Kolla Movie Cast & Crew
Two women come to a small town to set up a beauty parlour – but this being a Bobby-Sanjay story, you know there is more to them than meets the eye. Rajisha Vijayan and Priya Varrier play Annie and Shilpa. Let’s look at the way they are introduced. The camera is inside an empty shop (that is the place they want to set up the beauty parlour). And as the shutter is slowly raised and light floods in, we see these two women on the other side: feet-first, then slowly upwards till we finally see their faces. Two things are interesting here. One, this is the sort of "reveal" that is reserved for mass-heroes, and it's fun to see the technique applied to female actors. And two, the slowness with which these two characters are introduced, visually, hints at the fact that we are going to get to know them very slowly.

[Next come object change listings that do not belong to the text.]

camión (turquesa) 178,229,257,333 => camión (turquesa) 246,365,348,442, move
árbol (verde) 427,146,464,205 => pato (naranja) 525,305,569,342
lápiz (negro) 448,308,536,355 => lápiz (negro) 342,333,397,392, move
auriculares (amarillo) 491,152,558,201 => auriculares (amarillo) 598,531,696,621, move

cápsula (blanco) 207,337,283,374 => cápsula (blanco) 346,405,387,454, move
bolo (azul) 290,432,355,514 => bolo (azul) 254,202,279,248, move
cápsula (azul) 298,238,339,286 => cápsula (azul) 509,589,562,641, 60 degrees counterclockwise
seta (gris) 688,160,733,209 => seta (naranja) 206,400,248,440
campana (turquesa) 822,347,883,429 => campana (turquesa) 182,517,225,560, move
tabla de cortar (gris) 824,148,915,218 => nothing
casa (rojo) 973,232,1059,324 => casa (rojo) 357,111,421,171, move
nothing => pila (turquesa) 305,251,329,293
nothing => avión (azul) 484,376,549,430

With Annie and Shilpa, what we see is not what we get.
Suraj Varma's Kolla – at its best moments – plays like an Agatha Christie mystery, a sleepy investigation set in a sleepy town. The detective-equivalent is the cop played by Vinay Forrt, and he is out to solve a bank robbery. Where do Annie and Shilpa fit in? What is their connection with the character played by Alencier Ley Lopez? What is the importance of the information that Annie and Shilpa grew up in a shelter? Why does Annie put herself at risk trying to stop an attack on a young man chased by his girlfriend's relatives? What is the significance of the blue and orange colour scheme, seen on Annie and Shilpa's clothes to the walls of their shop to even a basket of oranges on a boat whose insides are painted blue? And thinking back, does the big twist at the end deliver the requisite emotional payoff?

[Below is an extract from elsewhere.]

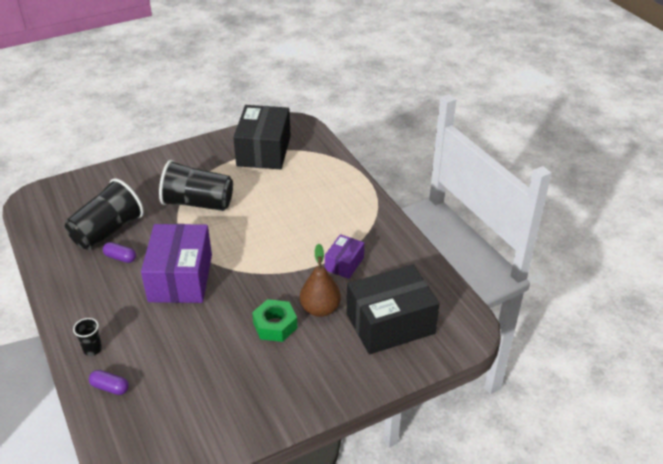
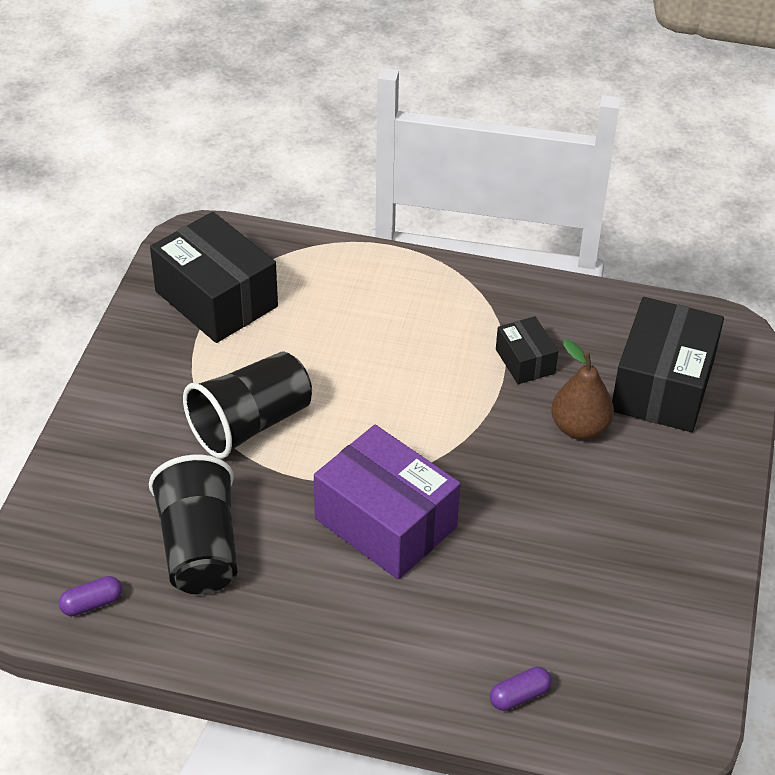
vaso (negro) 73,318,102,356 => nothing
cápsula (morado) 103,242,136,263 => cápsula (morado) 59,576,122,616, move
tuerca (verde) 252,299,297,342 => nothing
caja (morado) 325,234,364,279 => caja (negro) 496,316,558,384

Kolla is an elegantly staged film, filled with intriguing questions and unsatisfying answers. There are some nice writing touches, like the flashbacks that occur in reverse chronological order and slowly let us into details about the planning of the robbery – and also about the characters. But apart from a cop being pressured to get married, none of the people in this story have any depth or dimension: Shilpa, especially, is terribly underwritten. As a result, none of the performances rise above the competent level. I am not asking for something that makes me bite my nails like the Drishyam movies. But even in a deliberately paced thriller, you want some level of involvement. And that's missing. Even a solid aha! detective moment involving a bucket of water does not leave us with an aha! feeling. The story has so much potential, but it stays on paper. If "vaguely watchable" is a verdict, Kolla would be a prime candidate.